WHAT TO DO:
Could you set down exactly the lines in the records below between the line holding "verſtorben. R. 25." and the line holding "[Stammer](../../register/orte/stammer.md), Biſchof zu", inclusive?
-------------------------
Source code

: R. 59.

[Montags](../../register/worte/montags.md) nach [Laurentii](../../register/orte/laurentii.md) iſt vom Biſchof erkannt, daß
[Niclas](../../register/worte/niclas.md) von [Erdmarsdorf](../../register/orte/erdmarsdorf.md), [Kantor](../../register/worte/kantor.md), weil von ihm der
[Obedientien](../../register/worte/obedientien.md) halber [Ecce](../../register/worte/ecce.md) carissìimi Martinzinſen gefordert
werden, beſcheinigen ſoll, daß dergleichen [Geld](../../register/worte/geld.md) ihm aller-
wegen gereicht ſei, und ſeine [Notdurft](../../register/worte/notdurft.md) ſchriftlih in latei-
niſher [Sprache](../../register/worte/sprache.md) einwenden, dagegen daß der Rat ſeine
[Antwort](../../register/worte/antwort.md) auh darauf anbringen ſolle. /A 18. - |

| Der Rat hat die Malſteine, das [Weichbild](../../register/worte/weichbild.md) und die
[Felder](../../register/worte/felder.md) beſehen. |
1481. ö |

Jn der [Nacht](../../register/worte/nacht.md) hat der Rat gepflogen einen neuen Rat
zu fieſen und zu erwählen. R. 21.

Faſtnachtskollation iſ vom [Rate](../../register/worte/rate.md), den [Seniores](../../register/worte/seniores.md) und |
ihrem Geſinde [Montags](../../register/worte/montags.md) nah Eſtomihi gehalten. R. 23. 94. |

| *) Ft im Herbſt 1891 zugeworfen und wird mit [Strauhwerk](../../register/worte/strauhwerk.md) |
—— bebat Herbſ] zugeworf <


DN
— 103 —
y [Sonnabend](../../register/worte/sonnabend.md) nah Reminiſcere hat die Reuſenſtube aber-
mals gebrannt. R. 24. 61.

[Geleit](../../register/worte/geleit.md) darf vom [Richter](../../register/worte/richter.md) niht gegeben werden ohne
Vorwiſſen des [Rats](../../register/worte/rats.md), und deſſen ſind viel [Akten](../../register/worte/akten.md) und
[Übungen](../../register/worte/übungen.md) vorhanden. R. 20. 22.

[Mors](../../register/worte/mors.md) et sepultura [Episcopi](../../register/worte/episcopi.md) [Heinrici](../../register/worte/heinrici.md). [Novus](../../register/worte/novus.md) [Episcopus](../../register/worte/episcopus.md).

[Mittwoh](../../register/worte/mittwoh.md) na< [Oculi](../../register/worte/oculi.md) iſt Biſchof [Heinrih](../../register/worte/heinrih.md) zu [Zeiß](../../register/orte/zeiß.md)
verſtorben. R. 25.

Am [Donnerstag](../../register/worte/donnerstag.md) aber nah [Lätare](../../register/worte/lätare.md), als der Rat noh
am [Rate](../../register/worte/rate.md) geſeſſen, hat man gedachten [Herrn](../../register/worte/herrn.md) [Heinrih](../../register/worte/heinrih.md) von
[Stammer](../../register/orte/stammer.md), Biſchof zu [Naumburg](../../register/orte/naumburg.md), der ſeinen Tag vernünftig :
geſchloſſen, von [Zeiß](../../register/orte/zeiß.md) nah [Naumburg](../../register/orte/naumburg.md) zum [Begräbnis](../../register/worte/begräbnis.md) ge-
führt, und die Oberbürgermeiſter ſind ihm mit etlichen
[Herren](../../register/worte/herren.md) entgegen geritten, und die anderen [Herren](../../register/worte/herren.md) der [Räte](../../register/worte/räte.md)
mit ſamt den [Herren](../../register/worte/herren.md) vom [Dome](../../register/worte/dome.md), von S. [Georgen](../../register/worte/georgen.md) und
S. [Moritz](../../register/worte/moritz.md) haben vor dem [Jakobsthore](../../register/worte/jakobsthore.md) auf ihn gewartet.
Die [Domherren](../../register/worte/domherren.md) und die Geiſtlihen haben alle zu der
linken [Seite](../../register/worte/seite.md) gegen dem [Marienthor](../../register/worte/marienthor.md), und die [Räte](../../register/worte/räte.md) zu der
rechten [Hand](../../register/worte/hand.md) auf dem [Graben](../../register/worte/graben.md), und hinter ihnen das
-------------------------
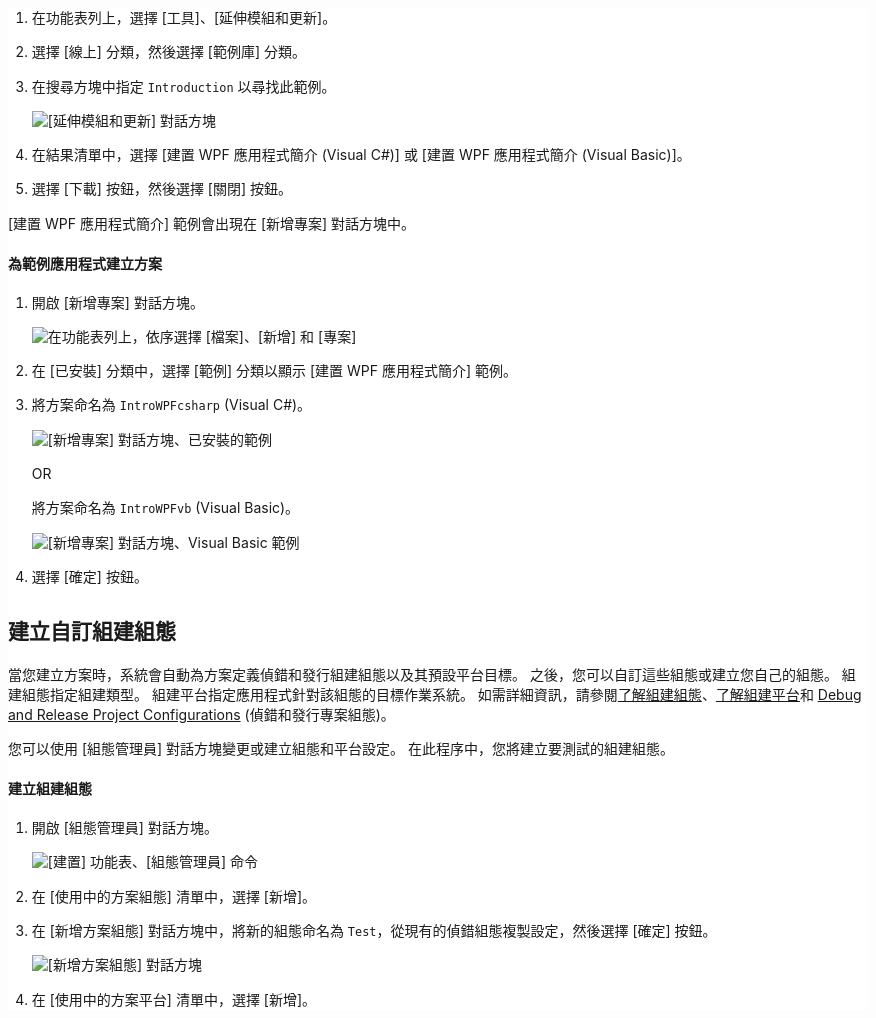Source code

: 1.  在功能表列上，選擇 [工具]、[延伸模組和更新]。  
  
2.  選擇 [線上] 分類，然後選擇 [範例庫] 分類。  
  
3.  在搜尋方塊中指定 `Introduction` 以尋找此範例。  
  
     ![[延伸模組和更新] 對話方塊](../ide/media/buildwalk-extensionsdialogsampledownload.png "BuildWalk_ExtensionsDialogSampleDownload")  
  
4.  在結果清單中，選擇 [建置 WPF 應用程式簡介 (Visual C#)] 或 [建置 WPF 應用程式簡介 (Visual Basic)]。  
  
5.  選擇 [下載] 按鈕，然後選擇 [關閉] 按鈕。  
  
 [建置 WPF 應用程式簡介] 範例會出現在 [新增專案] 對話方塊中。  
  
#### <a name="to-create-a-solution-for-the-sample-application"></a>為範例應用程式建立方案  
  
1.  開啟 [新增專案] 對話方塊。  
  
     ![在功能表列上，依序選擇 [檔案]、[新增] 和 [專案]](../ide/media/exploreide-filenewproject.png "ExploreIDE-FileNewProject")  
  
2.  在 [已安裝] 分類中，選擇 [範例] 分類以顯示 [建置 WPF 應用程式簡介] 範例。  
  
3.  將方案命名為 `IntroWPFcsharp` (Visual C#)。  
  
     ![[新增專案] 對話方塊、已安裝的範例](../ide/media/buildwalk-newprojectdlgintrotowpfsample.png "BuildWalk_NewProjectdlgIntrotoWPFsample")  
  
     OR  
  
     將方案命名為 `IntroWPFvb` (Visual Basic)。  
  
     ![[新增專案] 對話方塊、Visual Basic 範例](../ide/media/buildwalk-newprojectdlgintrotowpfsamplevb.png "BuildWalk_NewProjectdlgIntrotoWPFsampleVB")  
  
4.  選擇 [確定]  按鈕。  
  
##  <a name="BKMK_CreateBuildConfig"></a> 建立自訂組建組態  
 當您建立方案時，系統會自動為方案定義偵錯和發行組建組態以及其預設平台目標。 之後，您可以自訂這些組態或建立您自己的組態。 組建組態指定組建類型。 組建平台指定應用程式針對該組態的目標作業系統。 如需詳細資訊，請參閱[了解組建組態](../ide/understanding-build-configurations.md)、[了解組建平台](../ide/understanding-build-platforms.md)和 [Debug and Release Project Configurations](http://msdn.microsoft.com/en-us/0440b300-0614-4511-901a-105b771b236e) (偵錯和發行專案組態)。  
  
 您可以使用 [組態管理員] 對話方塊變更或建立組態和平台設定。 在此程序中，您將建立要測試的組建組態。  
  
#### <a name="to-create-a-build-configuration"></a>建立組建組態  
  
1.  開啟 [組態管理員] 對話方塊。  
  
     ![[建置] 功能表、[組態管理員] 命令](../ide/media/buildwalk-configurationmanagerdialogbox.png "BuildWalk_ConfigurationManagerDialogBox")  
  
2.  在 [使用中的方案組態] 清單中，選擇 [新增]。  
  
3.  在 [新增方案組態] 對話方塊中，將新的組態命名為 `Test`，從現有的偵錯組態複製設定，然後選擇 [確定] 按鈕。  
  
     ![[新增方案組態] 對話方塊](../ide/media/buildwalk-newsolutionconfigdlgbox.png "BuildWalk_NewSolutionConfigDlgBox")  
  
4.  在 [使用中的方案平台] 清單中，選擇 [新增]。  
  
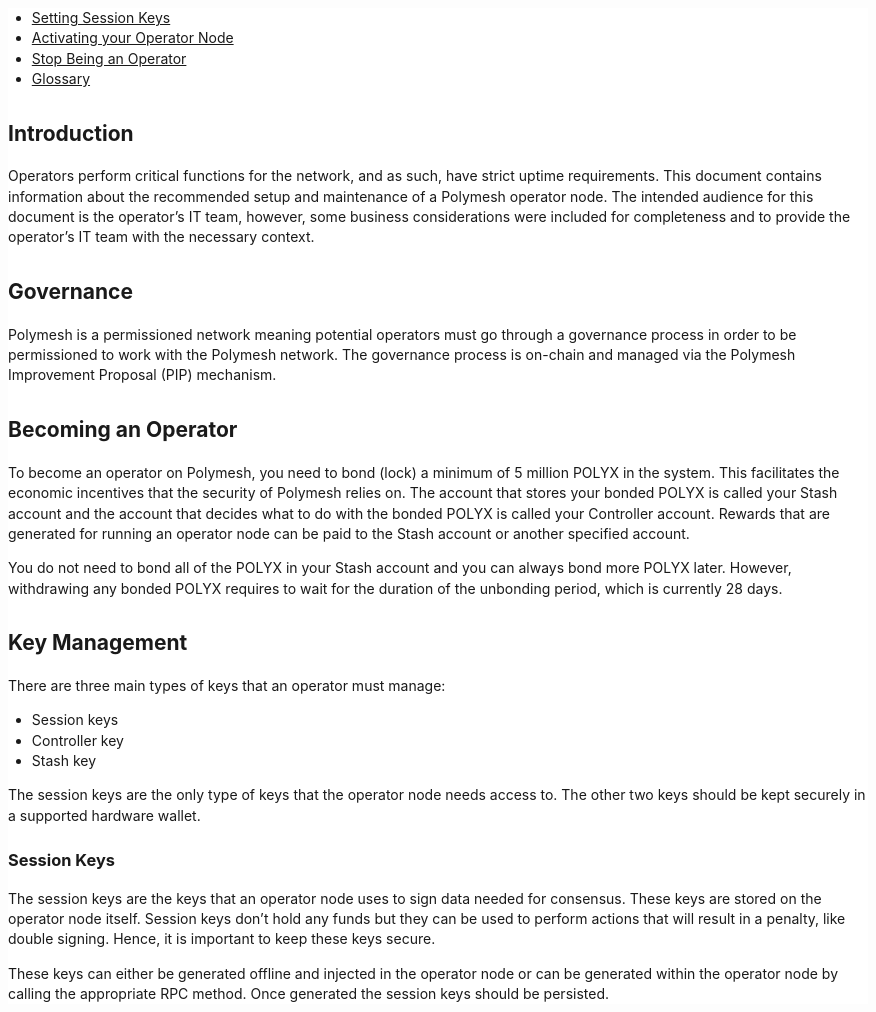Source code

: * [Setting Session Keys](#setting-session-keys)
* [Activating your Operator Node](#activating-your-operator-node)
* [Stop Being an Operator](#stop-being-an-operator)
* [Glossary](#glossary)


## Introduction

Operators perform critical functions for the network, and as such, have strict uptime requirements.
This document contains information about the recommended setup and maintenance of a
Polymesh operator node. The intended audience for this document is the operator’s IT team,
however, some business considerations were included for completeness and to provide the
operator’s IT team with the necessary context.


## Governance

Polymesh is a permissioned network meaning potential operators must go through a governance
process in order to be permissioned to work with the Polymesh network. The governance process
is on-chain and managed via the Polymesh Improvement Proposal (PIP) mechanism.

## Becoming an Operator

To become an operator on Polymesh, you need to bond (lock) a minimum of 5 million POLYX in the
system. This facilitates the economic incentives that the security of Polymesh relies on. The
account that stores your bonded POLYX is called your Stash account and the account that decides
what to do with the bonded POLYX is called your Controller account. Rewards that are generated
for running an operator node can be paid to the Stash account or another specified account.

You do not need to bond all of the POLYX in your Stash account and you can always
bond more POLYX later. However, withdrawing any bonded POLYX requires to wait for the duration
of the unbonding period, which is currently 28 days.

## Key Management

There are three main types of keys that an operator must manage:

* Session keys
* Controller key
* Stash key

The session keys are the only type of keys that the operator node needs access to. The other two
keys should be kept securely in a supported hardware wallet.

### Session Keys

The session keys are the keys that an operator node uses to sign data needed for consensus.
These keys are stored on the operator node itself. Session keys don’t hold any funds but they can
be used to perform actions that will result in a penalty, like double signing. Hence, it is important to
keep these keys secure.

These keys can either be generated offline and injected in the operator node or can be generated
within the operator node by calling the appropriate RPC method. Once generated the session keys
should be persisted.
-------------------------
ANSWER SPACE:
verſtorben. R. 25.

Am [Donnerstag](../../register/worte/donnerstag.md) aber nah [Lätare](../../register/worte/lätare.md), als der Rat noh
am [Rate](../../register/worte/rate.md) geſeſſen, hat man gedachten [Herrn](../../register/worte/herrn.md) [Heinrih](../../register/worte/heinrih.md) von
[Stammer](../../register/orte/stammer.md), Biſchof zu [Naumburg](../../register/orte/naumburg.md), der ſeinen Tag vernünftig :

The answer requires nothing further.